By Simone Preissler Iglesias, Samy Adghirni and Andrew Rosati
Aug. 2, 2020
Brazilian President Jair Bolsonaro’s dependence on the military to govern is grating on the military itself.
Interviews with a dozen active-duty and retired high-ranking officers show members of the Armed Forces, who initially viewed joining their comrade in office as a chance to shape policy after years on the sidelines, now worry his erratic behavior and a spiraling public health crisis could turn public opinion against them. While the military isn’t about to split with the administration, there’s growing push-back across the ranks, including officers within the government, to define clearer boundaries.
“Having military in the government can’t be confused with having the institutional support of the Armed Forces,” Ret. General Sergio Etchegoyen, who was Brazil’s top security official under Bolsonaro’s predecessor, said in an interview. “That lack of understanding is generating discomfort.”

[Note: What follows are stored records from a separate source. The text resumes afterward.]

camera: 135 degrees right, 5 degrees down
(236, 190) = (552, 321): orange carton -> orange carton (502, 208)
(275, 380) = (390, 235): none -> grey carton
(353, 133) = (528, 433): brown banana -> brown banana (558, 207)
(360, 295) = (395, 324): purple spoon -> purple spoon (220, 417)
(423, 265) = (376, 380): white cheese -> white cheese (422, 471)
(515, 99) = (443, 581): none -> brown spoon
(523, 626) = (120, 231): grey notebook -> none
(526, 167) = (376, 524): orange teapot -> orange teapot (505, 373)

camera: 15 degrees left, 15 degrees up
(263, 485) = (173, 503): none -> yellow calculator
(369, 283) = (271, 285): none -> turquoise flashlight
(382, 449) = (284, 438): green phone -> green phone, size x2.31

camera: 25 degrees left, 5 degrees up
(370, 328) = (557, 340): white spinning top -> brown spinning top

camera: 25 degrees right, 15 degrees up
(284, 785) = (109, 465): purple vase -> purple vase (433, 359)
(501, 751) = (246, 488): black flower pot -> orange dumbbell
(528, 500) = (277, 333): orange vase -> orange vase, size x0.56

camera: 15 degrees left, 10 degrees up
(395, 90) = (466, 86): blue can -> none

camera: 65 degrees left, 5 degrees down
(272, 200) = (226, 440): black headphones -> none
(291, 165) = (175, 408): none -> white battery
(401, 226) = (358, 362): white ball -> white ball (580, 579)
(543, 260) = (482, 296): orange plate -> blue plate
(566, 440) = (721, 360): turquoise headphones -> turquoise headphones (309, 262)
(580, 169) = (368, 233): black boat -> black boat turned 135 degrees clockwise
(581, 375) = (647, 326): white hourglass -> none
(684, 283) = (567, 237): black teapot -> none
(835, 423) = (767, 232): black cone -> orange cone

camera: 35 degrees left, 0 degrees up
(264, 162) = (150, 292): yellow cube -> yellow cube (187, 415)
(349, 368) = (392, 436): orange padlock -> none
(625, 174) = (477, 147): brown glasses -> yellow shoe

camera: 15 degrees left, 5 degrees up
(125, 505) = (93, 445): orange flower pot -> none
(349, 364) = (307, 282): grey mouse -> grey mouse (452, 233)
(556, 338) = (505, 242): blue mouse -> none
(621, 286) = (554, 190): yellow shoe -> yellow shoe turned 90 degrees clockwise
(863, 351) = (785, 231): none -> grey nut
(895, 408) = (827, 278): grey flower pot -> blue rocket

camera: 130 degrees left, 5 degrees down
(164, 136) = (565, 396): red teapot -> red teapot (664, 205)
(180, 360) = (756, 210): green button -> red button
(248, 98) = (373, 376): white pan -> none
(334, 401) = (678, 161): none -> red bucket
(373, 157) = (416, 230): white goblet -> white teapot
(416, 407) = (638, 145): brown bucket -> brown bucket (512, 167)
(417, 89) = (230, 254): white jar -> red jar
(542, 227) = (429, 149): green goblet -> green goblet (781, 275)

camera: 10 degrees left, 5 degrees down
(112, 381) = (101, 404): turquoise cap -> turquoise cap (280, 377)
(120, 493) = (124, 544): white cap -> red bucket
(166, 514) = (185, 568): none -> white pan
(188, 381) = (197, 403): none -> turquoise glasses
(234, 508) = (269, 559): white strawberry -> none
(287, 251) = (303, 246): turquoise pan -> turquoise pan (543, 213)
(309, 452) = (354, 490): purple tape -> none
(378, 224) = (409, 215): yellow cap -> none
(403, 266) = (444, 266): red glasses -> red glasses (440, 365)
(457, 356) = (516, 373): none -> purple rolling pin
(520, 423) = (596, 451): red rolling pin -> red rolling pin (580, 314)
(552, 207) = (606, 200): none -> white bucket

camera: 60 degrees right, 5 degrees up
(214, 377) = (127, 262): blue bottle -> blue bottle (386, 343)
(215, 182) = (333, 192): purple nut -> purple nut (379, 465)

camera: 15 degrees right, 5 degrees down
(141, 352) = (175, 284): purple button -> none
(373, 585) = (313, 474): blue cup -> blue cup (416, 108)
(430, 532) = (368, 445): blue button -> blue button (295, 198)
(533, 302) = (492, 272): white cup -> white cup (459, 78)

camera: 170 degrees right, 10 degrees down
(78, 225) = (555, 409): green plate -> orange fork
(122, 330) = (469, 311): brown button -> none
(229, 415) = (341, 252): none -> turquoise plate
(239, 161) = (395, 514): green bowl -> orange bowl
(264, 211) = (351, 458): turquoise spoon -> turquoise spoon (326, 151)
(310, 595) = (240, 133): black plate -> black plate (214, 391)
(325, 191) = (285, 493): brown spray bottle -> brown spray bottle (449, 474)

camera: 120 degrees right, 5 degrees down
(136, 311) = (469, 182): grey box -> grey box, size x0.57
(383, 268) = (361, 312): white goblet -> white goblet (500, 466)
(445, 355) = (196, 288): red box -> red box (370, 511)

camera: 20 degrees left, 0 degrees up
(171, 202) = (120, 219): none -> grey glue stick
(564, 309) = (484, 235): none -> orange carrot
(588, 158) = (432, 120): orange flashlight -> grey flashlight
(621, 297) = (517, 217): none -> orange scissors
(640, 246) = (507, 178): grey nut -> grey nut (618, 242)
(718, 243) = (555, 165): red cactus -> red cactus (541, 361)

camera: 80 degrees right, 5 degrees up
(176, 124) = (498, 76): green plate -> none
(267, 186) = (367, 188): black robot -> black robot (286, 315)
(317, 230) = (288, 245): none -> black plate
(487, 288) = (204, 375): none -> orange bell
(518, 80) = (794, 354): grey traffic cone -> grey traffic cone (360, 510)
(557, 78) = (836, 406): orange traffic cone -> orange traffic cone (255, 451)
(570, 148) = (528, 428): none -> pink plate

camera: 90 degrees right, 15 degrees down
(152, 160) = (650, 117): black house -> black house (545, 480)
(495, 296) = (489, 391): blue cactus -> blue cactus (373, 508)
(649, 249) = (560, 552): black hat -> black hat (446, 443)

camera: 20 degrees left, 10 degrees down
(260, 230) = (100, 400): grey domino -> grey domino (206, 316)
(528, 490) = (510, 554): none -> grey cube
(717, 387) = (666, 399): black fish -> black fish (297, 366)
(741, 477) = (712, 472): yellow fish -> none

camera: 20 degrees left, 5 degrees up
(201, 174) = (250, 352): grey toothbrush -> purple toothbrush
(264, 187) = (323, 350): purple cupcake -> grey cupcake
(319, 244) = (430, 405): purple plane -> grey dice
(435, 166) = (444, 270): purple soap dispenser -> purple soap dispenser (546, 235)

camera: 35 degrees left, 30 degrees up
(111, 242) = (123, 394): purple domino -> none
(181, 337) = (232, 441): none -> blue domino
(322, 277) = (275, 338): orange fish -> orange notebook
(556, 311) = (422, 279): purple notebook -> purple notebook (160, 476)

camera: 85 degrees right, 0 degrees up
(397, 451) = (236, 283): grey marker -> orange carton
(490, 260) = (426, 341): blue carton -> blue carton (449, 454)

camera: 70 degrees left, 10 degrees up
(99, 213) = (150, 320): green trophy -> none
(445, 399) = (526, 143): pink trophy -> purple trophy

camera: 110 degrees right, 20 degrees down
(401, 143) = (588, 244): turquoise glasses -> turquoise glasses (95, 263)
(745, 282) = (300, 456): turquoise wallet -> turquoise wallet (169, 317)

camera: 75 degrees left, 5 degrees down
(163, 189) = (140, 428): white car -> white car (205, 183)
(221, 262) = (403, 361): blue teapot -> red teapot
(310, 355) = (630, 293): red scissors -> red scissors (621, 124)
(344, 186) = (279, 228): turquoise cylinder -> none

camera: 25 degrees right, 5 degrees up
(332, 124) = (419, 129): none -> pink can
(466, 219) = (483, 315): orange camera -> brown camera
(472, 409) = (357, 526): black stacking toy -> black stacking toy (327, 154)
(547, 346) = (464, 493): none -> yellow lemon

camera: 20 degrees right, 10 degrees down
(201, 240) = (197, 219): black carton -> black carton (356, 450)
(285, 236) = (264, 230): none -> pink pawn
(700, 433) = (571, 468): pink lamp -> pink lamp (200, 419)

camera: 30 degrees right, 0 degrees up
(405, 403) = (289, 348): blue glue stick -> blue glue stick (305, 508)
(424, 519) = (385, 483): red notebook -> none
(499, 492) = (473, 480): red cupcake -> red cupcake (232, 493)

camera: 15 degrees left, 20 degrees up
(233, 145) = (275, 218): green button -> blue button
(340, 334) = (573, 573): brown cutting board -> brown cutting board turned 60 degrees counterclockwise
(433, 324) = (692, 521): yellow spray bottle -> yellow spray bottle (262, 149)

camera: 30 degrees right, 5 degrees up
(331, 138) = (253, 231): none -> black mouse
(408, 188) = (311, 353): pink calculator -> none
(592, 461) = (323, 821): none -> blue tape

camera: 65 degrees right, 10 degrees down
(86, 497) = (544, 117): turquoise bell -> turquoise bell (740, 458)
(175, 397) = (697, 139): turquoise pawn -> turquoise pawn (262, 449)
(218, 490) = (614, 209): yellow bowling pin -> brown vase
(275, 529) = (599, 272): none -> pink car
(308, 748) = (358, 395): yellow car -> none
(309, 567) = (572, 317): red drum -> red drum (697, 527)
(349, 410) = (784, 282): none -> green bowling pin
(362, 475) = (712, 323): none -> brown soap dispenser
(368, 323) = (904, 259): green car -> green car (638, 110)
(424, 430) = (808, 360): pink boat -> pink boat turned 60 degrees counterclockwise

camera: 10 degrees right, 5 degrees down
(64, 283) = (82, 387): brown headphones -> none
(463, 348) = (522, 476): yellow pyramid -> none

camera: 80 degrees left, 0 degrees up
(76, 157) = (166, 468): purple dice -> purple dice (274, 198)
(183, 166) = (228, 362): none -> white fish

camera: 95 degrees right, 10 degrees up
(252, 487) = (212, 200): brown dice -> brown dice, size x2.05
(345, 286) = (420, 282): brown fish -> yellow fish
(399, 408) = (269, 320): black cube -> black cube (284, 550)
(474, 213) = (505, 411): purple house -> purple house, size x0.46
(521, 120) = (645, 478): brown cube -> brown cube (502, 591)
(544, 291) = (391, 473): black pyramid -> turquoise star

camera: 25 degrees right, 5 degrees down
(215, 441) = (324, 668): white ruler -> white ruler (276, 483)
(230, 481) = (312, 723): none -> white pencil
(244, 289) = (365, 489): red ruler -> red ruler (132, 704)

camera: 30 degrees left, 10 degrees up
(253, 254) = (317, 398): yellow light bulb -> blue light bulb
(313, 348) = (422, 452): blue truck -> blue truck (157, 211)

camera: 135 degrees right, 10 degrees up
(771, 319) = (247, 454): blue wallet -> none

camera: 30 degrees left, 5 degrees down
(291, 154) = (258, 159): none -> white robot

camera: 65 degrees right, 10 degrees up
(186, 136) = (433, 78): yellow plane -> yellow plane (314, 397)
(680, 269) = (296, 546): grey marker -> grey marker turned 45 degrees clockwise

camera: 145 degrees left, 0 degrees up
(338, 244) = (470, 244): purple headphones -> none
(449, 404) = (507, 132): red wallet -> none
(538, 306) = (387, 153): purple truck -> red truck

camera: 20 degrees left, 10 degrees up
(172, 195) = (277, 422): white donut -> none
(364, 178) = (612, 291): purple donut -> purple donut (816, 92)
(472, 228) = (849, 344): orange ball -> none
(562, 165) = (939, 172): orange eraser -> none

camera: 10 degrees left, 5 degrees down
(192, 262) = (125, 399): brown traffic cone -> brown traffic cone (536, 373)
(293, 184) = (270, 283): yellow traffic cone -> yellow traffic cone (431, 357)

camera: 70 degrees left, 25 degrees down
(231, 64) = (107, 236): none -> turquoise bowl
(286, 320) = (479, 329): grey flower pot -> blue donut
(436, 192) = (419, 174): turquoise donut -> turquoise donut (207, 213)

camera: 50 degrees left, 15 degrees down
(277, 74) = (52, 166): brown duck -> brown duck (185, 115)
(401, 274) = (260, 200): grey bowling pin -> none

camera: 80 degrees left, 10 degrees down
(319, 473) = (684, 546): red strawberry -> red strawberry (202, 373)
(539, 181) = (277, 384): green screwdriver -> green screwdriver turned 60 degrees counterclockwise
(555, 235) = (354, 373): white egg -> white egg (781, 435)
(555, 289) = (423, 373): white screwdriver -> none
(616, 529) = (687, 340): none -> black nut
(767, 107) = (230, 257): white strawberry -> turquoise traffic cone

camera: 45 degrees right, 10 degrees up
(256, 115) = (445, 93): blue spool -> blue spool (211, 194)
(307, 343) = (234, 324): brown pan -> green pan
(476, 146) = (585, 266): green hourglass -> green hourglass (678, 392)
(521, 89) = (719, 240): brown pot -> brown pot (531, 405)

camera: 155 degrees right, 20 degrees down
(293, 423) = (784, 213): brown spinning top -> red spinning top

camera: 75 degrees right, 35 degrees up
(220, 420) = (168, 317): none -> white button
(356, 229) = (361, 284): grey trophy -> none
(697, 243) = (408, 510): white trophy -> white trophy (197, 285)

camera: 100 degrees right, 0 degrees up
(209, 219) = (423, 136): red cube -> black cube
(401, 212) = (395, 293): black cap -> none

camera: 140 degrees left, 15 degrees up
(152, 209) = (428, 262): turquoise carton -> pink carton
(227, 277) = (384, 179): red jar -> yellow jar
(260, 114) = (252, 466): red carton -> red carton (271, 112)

Over a third of Bolsonaro’s cabinet hails from the military, which now plays a greater role in government than at any other time since Brazil’s brutal dictatorship ended in the 1980s. Known as the “Presidential Palace Generals,” they include the active-duty general serving as health minister and the retired four-star general who is vice president. Bolsonaro himself is a former army captain. And thousands more soldiers and officers also work in lower-level government jobs, according to Brazil’s Audit Court.